● Work item
For the data that follows, return each line unchanged and drop the pictures.

━━━━━ Provided records ━━━━━

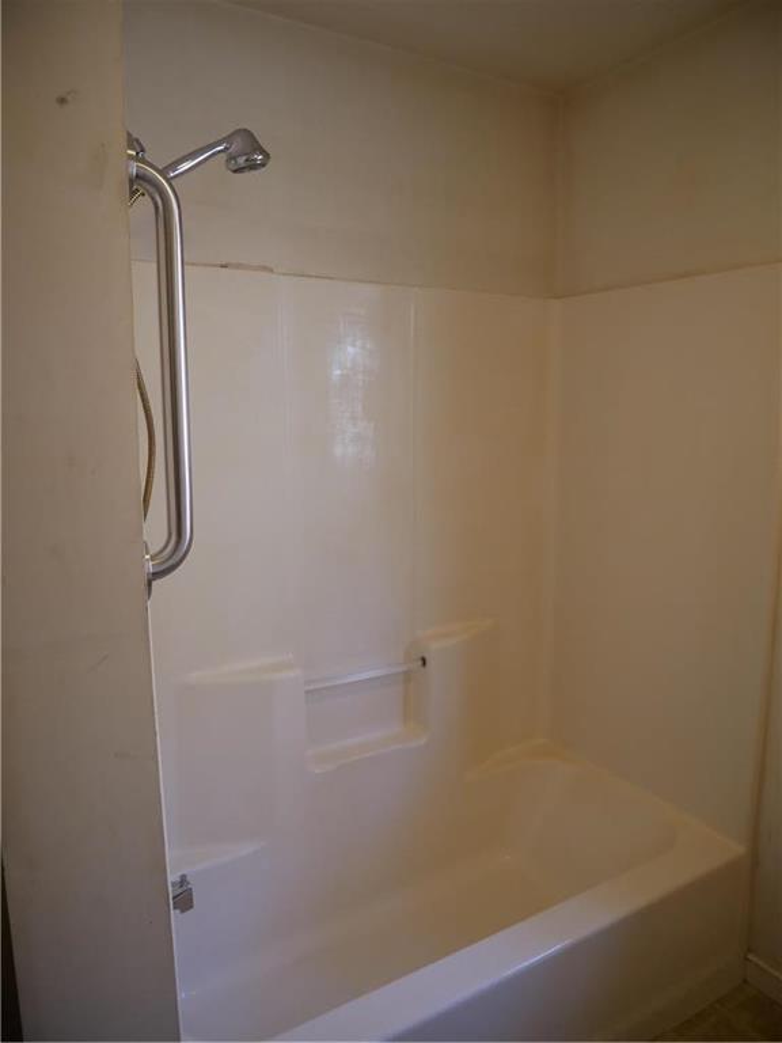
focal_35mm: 24
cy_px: 522
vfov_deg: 71.6
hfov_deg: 56.8
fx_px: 723
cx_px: 391
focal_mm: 12
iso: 1000
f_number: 3.5
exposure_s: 1/60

━━━━━

● Solution below
focal_35mm: 24
cy_px: 522
vfov_deg: 71.6
hfov_deg: 56.8
fx_px: 723
cx_px: 391
focal_mm: 12
iso: 1000
f_number: 3.5
exposure_s: 1/60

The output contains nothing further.